Regia di Felix Van Groeningen vedi scheda film
“I am a poor, wayfaring stranger
Traveling through a world of woe
And there's no sickness, toil, or danger
In that bright land to which I go...”
Gand, Belgio: Didier (Johan Heldenbergh) è uno spilungone barbuto che si guadagna da vivere suonando il banjo e cantando in un genuino gruppo di musica bluegrass; fortemente legato all'immaginario country proprio della cultura americana, Didier ha coinvolto nella band anche la giovane e bionda compagna Elise (Veerle Baetens), in realtà quanto di più distante possa esserci da quel collettivo, con i suoi innumerevoli tatuaggi e con il suo carattere ribelle e anti-tradizionalista.
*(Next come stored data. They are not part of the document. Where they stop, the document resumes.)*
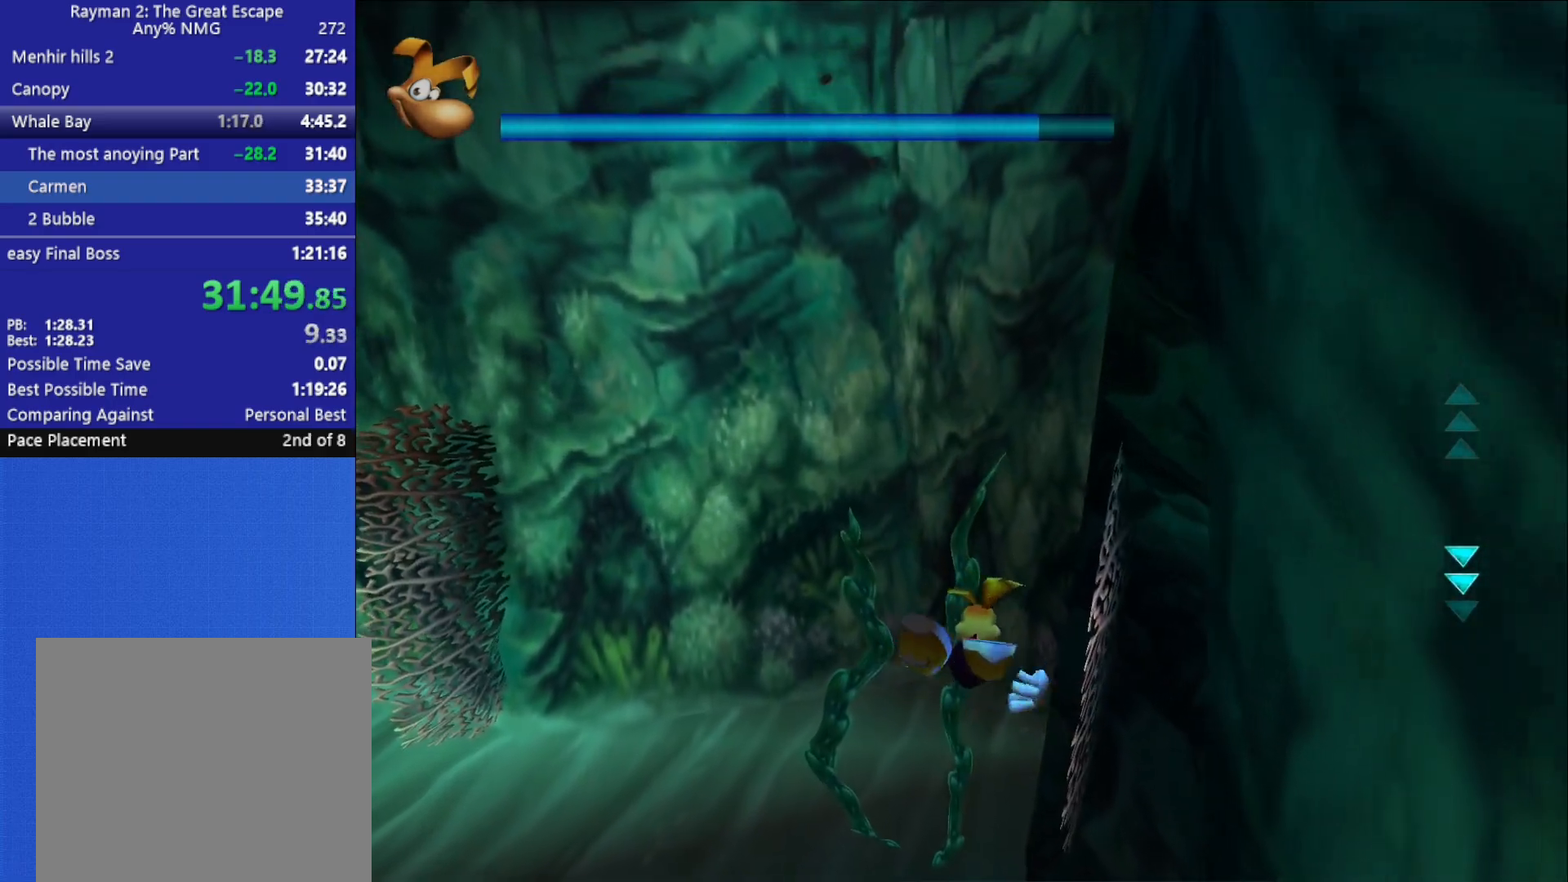
{"dt_ms": 500, "buttons": ["R2"], "left_stick": "up", "right_stick": "center", "button_events": [[50, "R2", "down"], [167, "R2", "up"], [233, "R2", "down"], [350, "R2", "up"], [433, "R2", "down"]]}
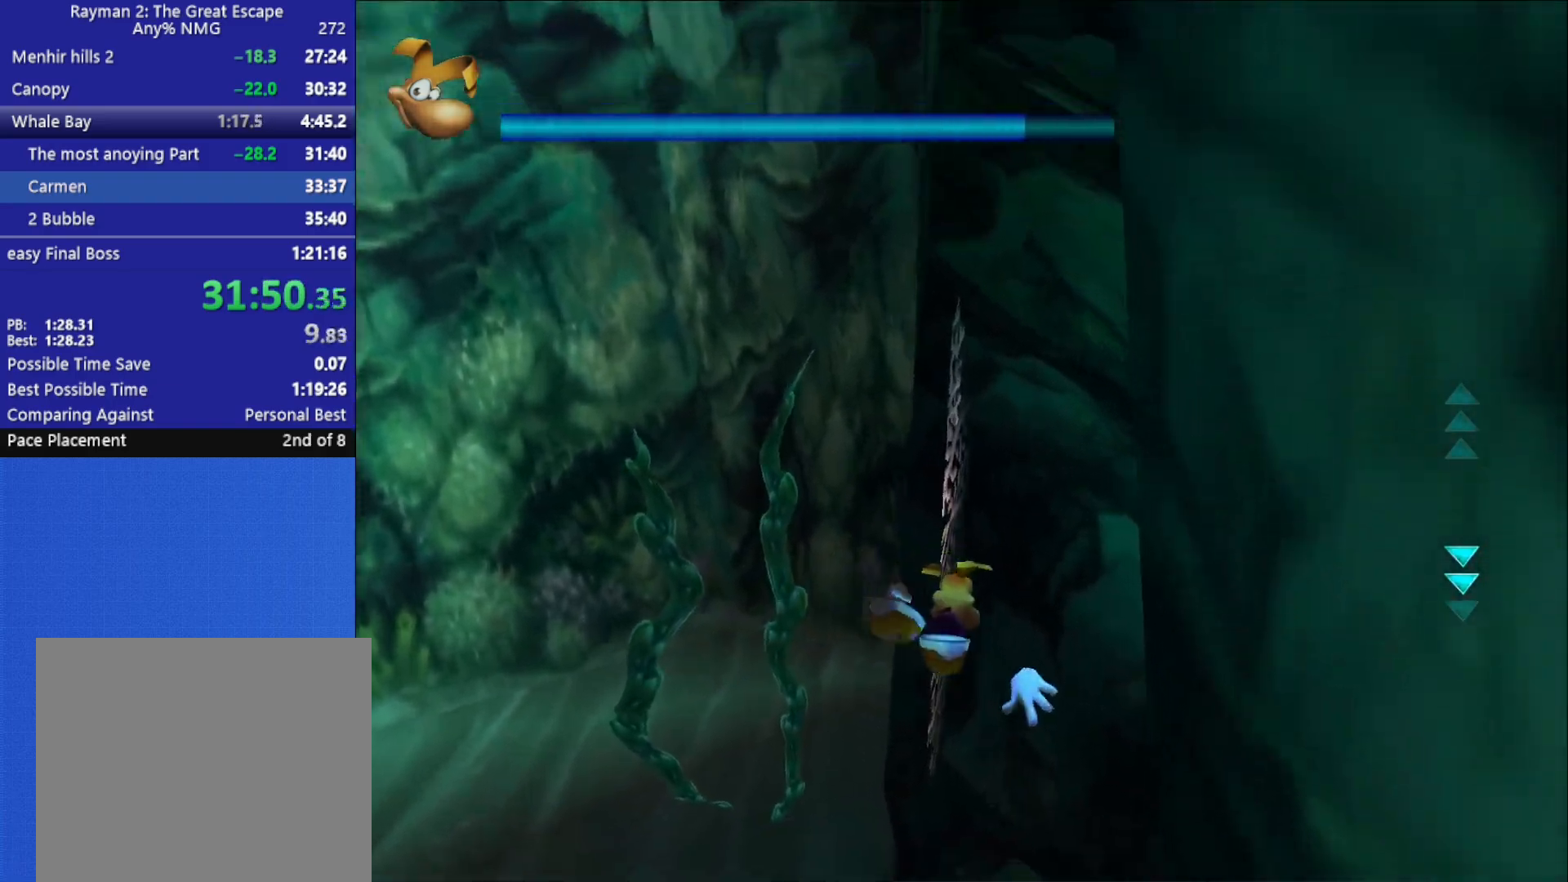
{"dt_ms": 500, "buttons": [], "left_stick": "up", "right_stick": "right", "button_events": [[50, "R2", "up"], [117, "R2", "down"], [233, "R2", "up"]]}
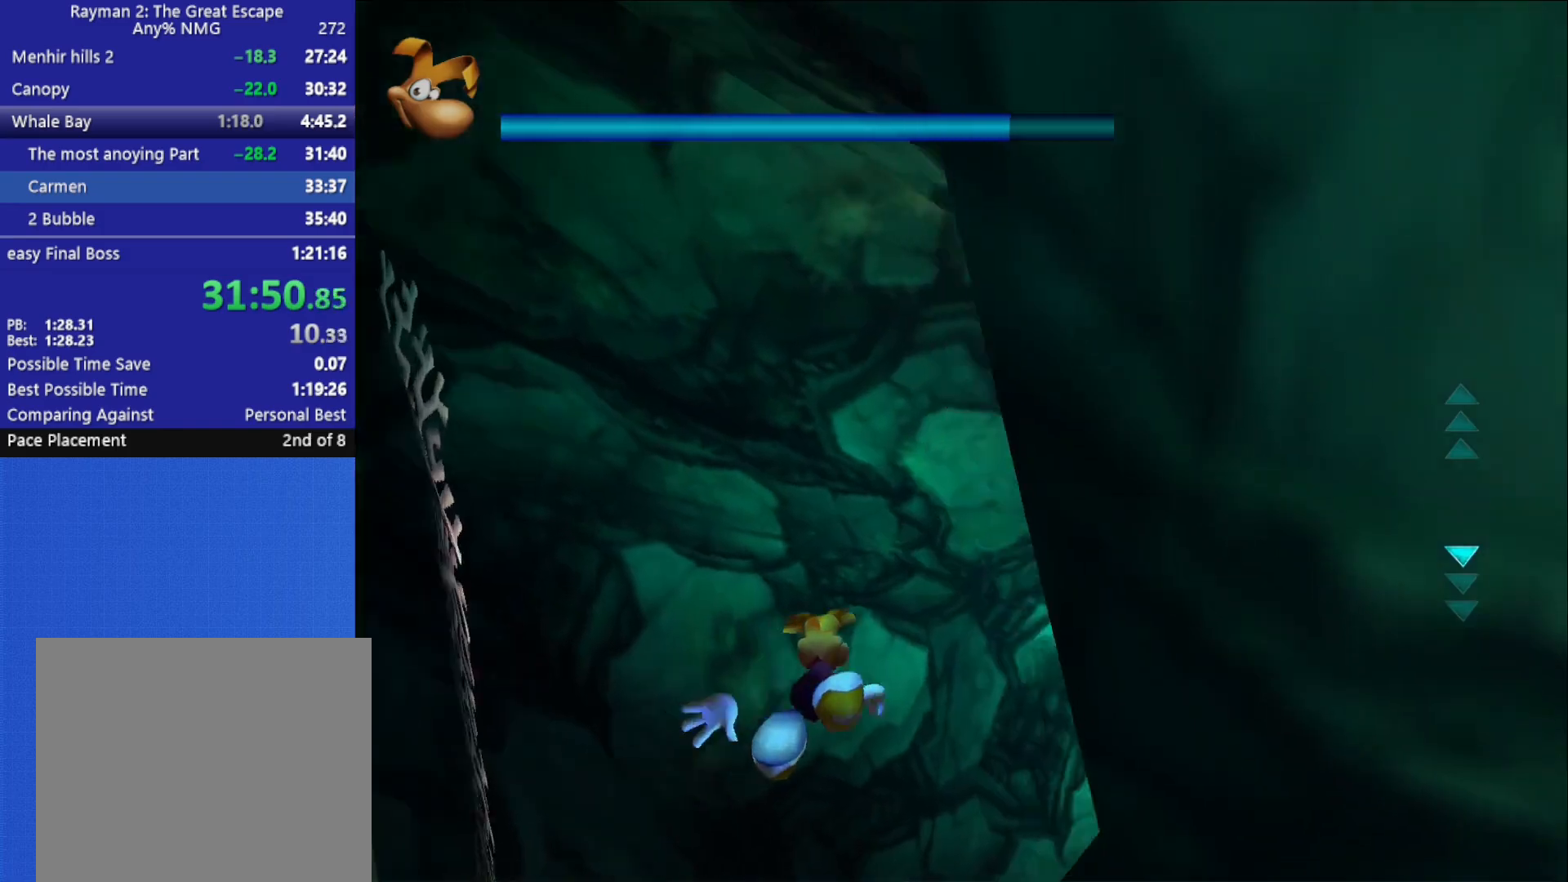
{"dt_ms": 500, "buttons": ["R2"], "left_stick": "up", "right_stick": "right", "button_events": [[167, "R2", "down"], [250, "R2", "up"], [500, "R2", "down"]]}
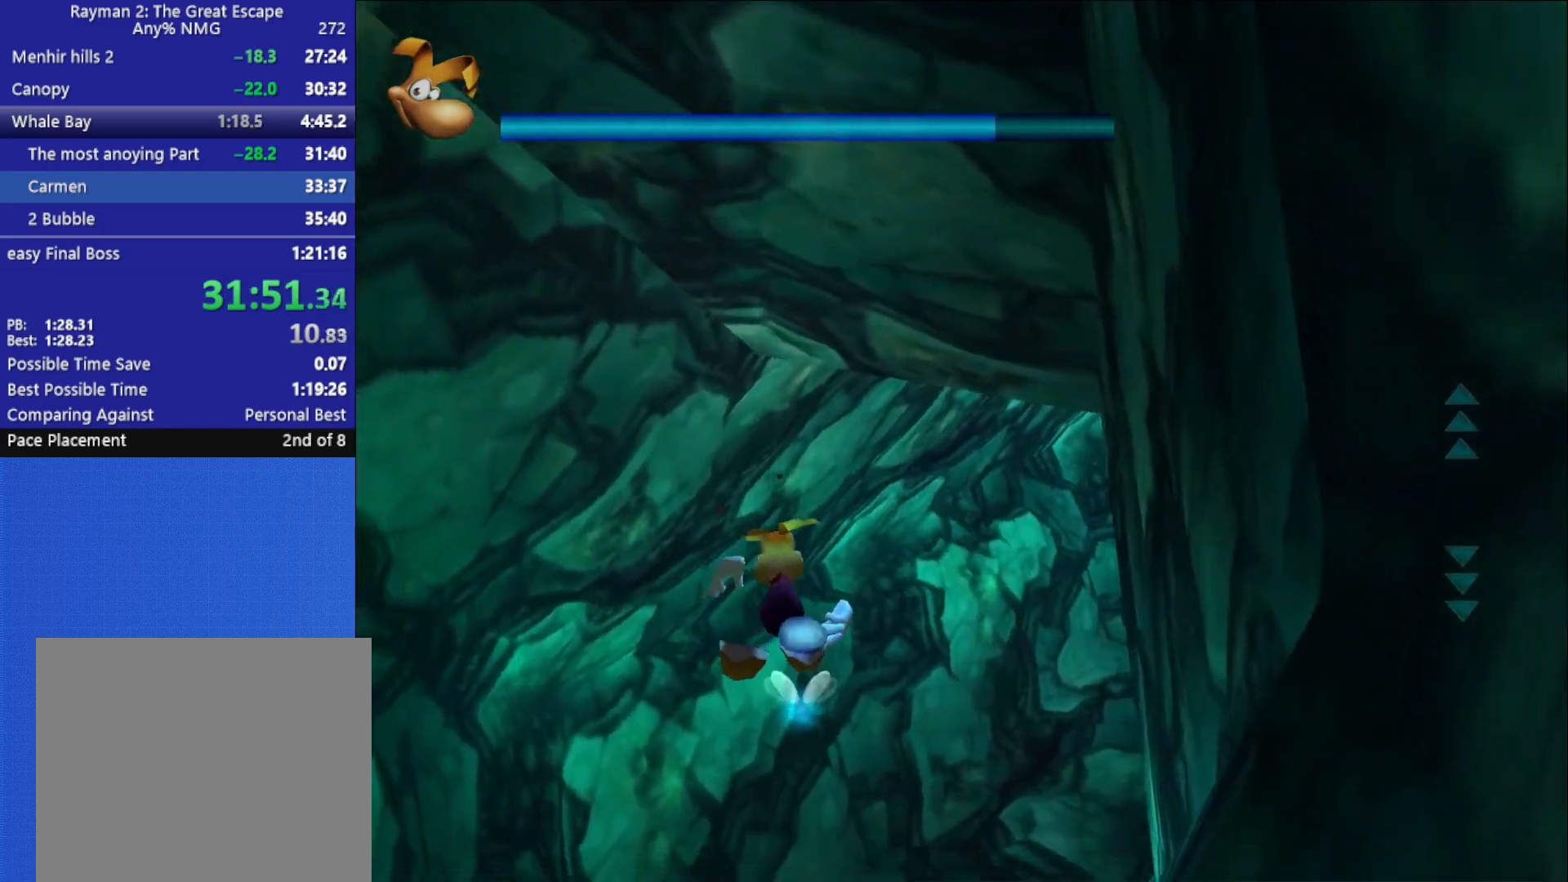
{"dt_ms": 1000, "buttons": [], "left_stick": "up", "right_stick": "center", "button_events": [[117, "R2", "up"], [400, "R2", "down"], [517, "R2", "up"], [800, "R2", "down"], [900, "R2", "up"]]}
Il loro amore dura ormai da anni, ma è messo a dura prova dalla lotta che la figlia di sei anni Maybelle (Nell Cattrysse) combatte contro la leucemia. Il cerchio familiare si stringe intorno alla piccola attraverso sorrisi, giochi e canzoni durante la permanenza in ospedale, ma è tutto inutile: Maybelle non ce la fa.
L'elaborazione del lutto è sempre una questione delicata e personale: l'ateo e razionalista Didier cerca di passare oltre il dolore tornando alla routine ma comincia a vedere contraddizioni e illusioni in ciò in cui ha sempre creduto, America inclusa; Elise, invece, sembra perdere il suo carattere frizzante rifugiandosi nella fede cattolica e nel rimpianto paranoico. Pur proseguendo il sodalizio musicale con la fedele band, i due non possono che constatare che si stanno perdendo...
Quarto ed ambizioso lungometraggio del 37enne belga Felix Van Groeningen, “Alabama Monroe” è un film tratto da un'opera teatrale scritta e interpretata proprio dal Johan Heldenbergh che, consueto collaboratore del regista, vediamo qui nei panni del protagonista maschile e che si rivela molto bravo, al pari di una sorprendente Veerle Baetens e della bimba Nell Cattrysse.
Molto atteso e premiato, sconfitto dal “nostro” Sorrentino per l'attribuzione del Premio Oscar al miglior film straniero, “Alabama Monroe” balza subito agli occhi come un lavoro assai influenzato da un'estetica prettamente americana: è un film ricco, saturo, a volte persino sfilacciato e retorico, soprattutto verso il pre-finale, dove Van Groeningen (anche sceneggiatore insieme a Carl Joos) rischia seriamente di far deragliare quanto di buon(issim)o era stato condotto fin lì.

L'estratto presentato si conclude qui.